**Work required:**
Extract every line of the listing below word for word, omitting the pictures from your answer.

[Collection entries]
■ ■ ■
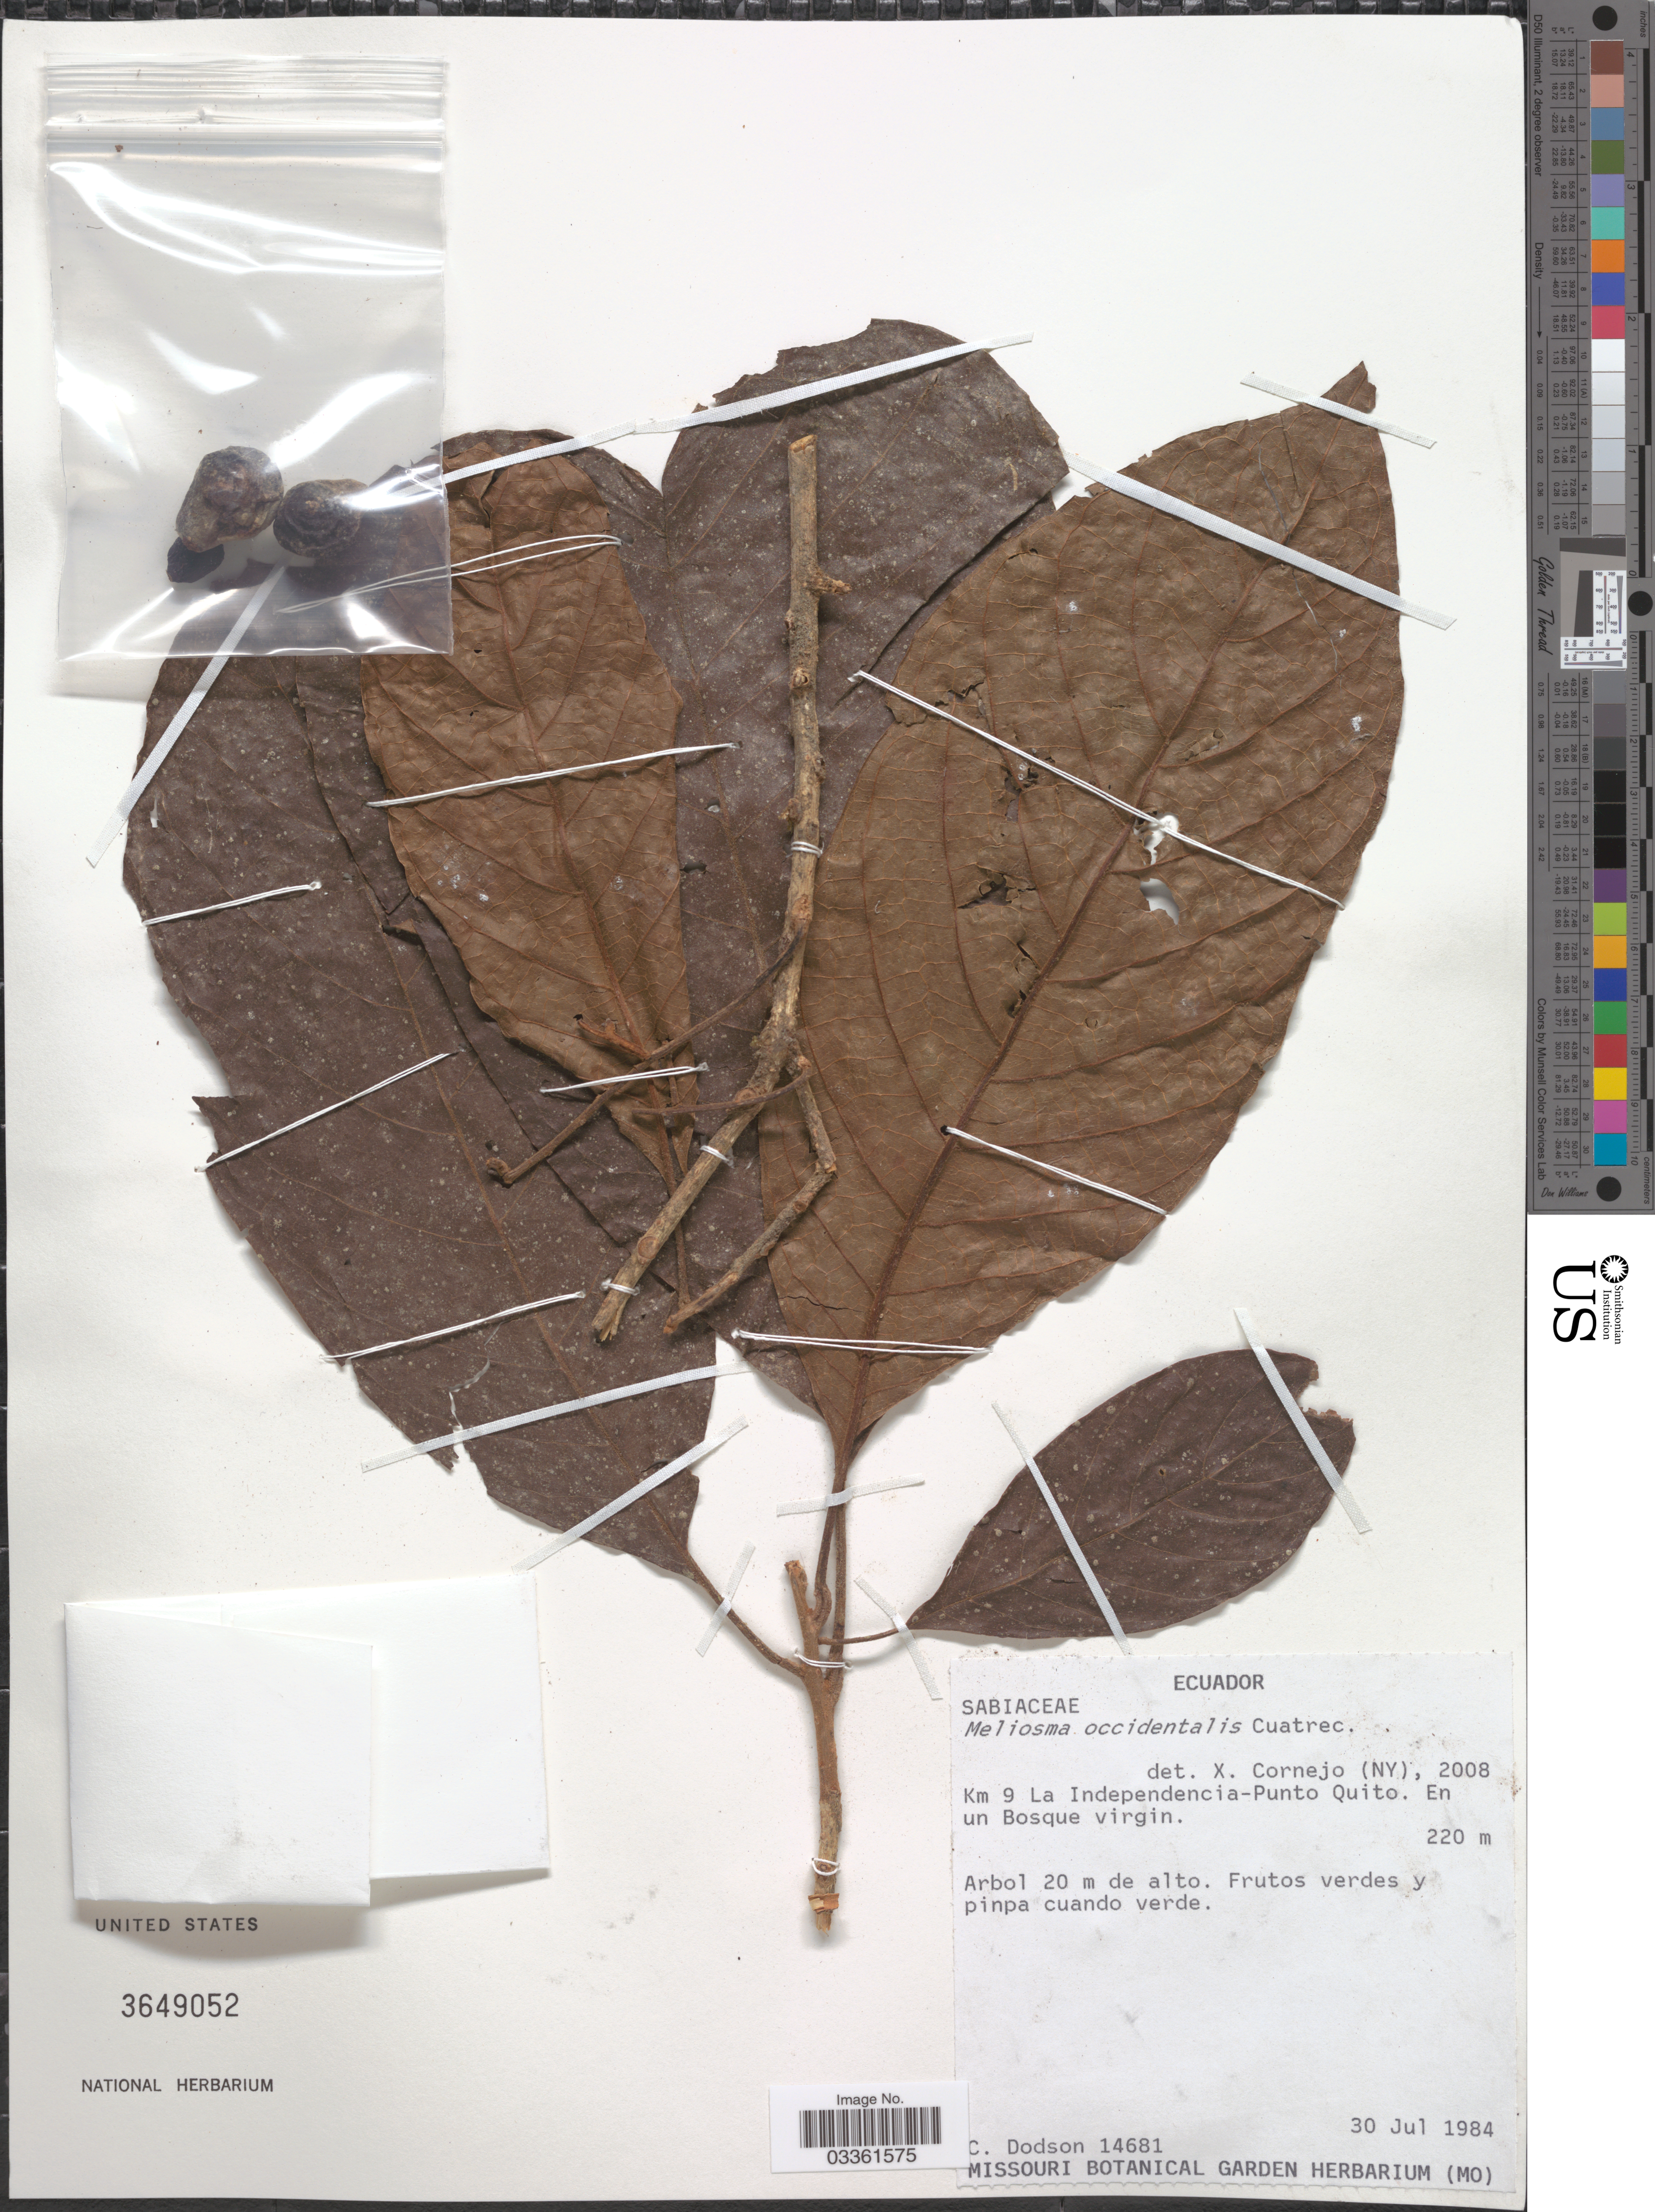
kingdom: Plantae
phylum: Tracheophyta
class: Magnoliopsida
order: Proteales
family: Sabiaceae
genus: Meliosma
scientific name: Meliosma occidentalis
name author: Cuatrec.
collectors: C. Dodson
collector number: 14681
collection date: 1984-07-30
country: Ecuador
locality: Km 9 La Independencia-Punto Quito. En un Bosque virgin.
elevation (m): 220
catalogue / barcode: US 3649052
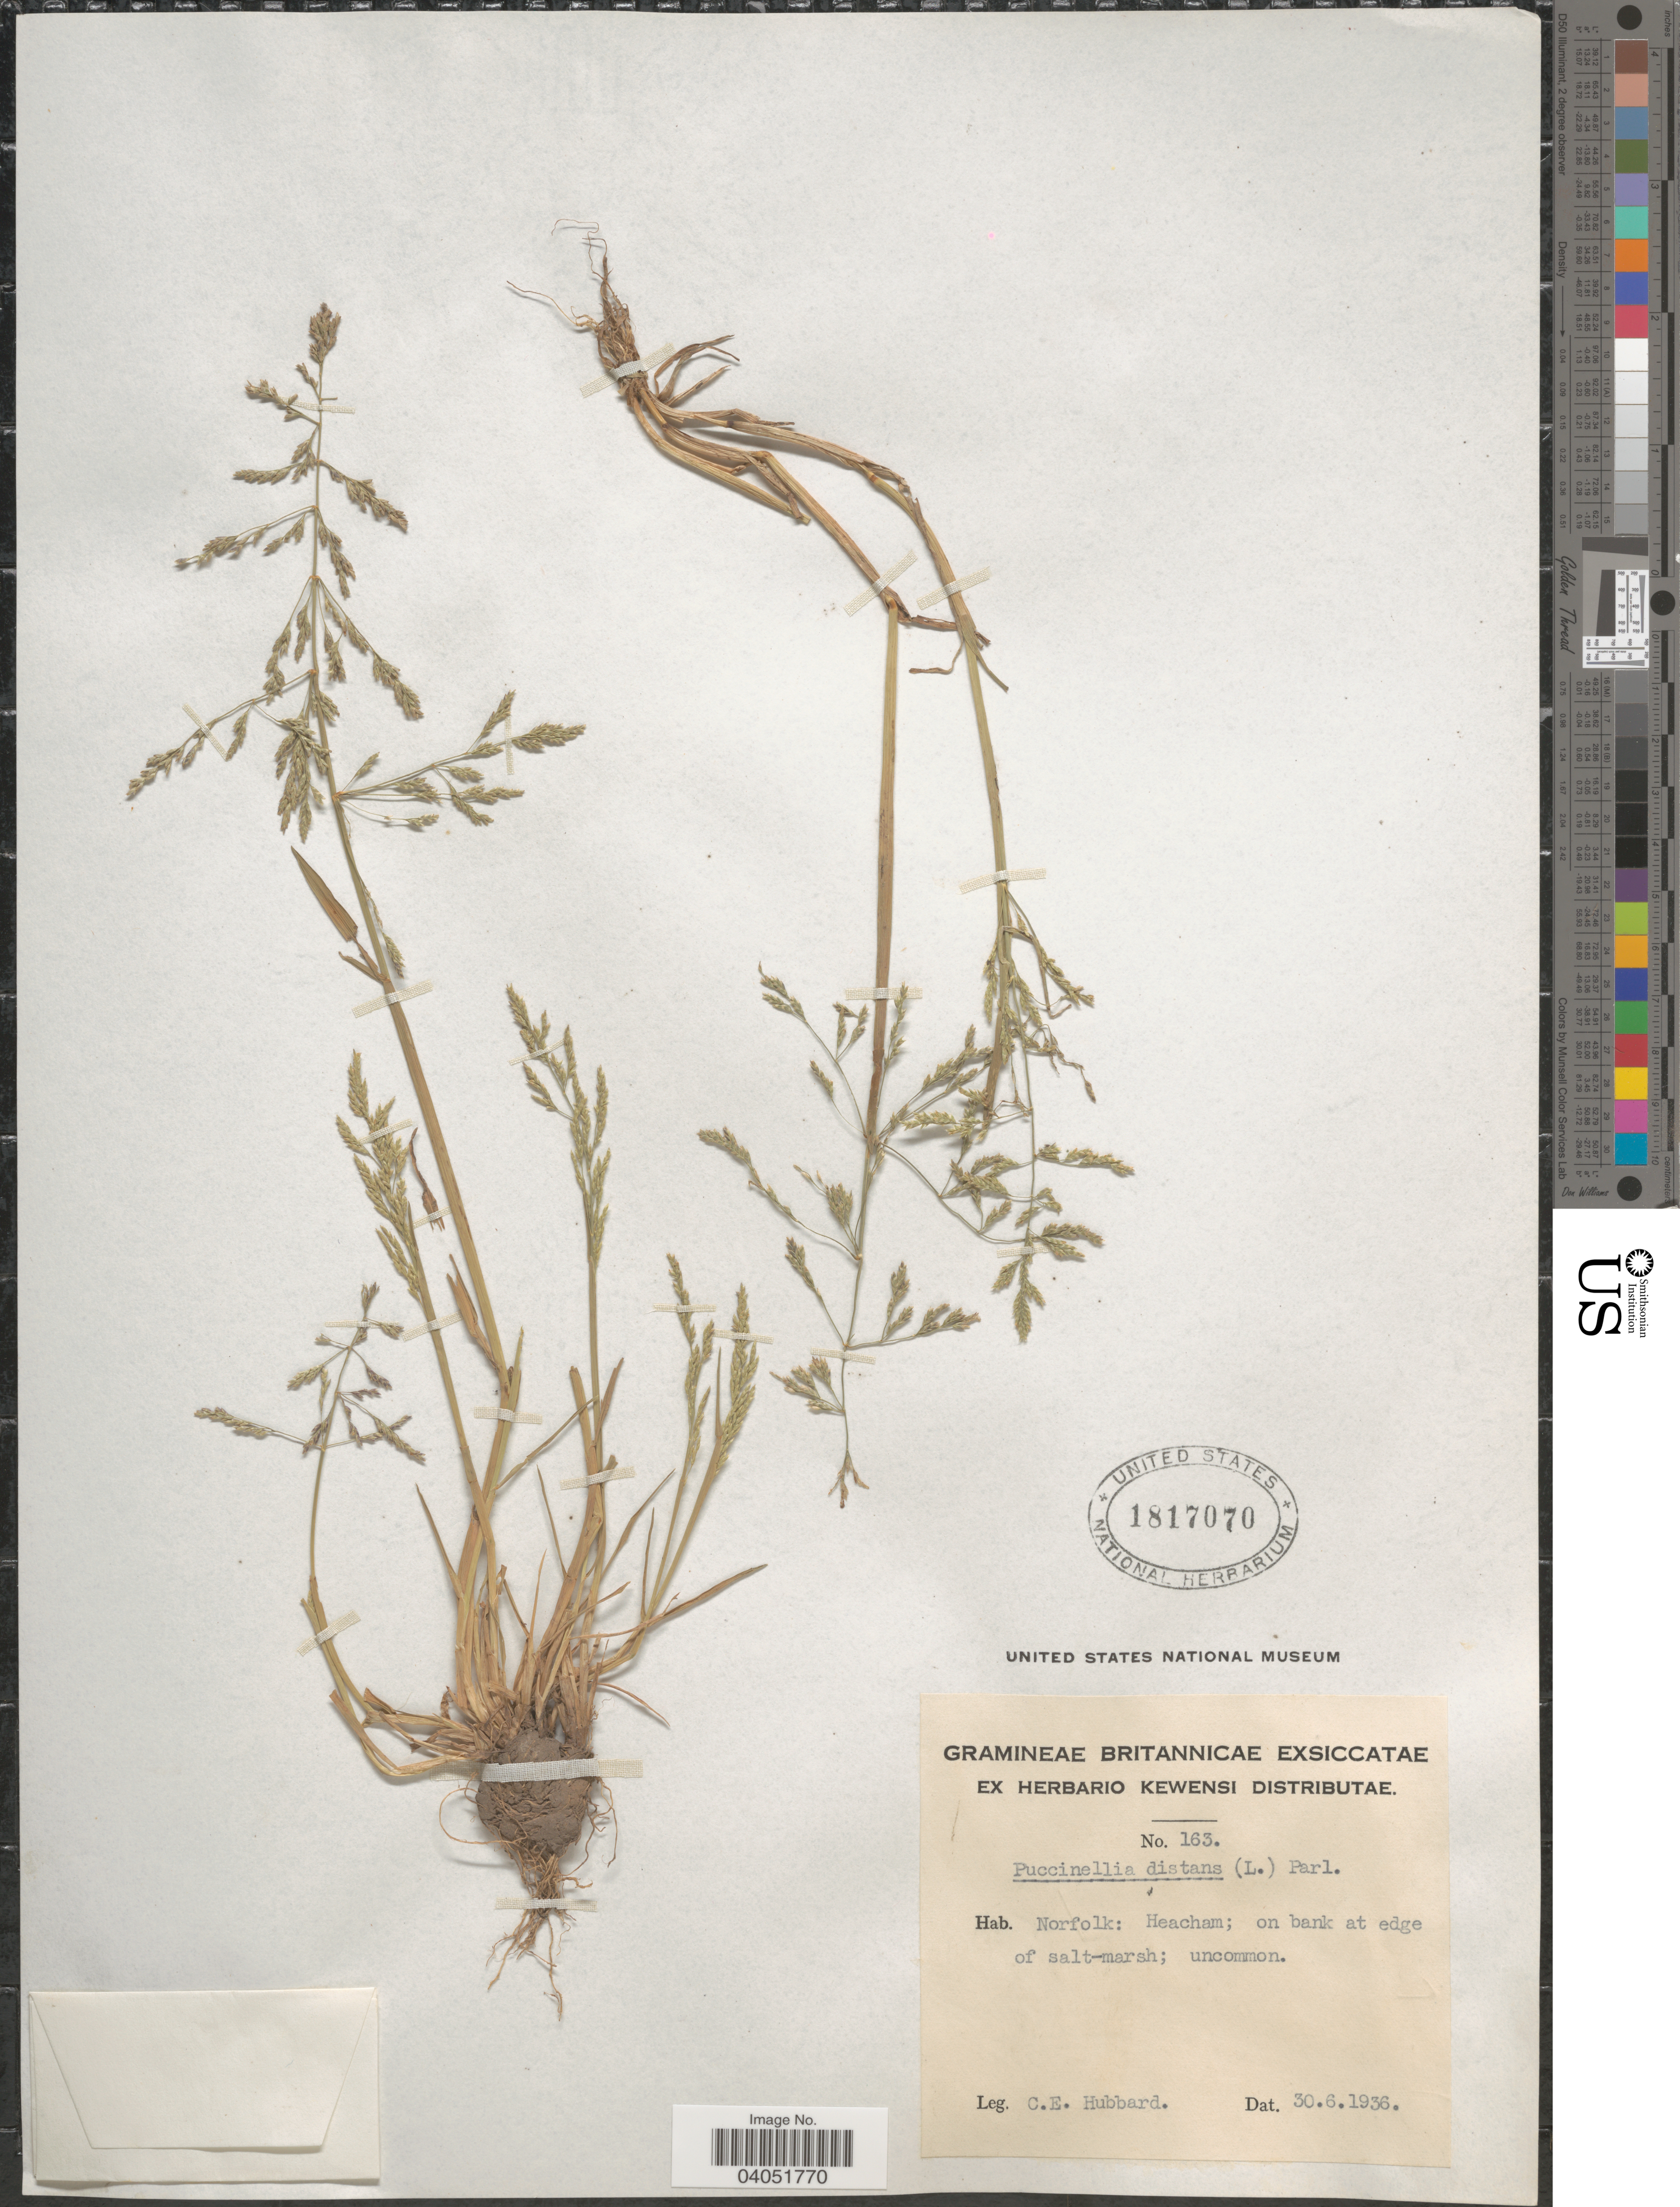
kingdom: Plantae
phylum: Tracheophyta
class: Liliopsida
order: Poales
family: Poaceae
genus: Puccinellia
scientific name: Puccinellia distans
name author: (Jacq.) Parl.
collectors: C. E. Hubbard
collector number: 163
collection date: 1936-06-30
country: United Kingdom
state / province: England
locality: Norfolk: Heacham.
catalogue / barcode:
■ ■ ■
**Task output:**
kingdom: Plantae
phylum: Tracheophyta
class: Magnoliopsida
order: Proteales
family: Sabiaceae
genus: Meliosma
scientific name: Meliosma occidentalis
name author: Cuatrec.
collectors: C. Dodson
collector number: 14681
collection date: 1984-07-30
country: Ecuador
locality: Km 9 La Independencia-Punto Quito. En un Bosque virgin.
elevation (m): 220
catalogue / barcode: US 3649052
kingdom: Plantae
phylum: Tracheophyta
class: Liliopsida
order: Poales
family: Poaceae
genus: Puccinellia
scientific name: Puccinellia distans
name author: (Jacq.) Parl.
collectors: C. E. Hubbard
collector number: 163
collection date: 1936-06-30
country: United Kingdom
state / province: England
locality: Norfolk: Heacham.
catalogue / barcode:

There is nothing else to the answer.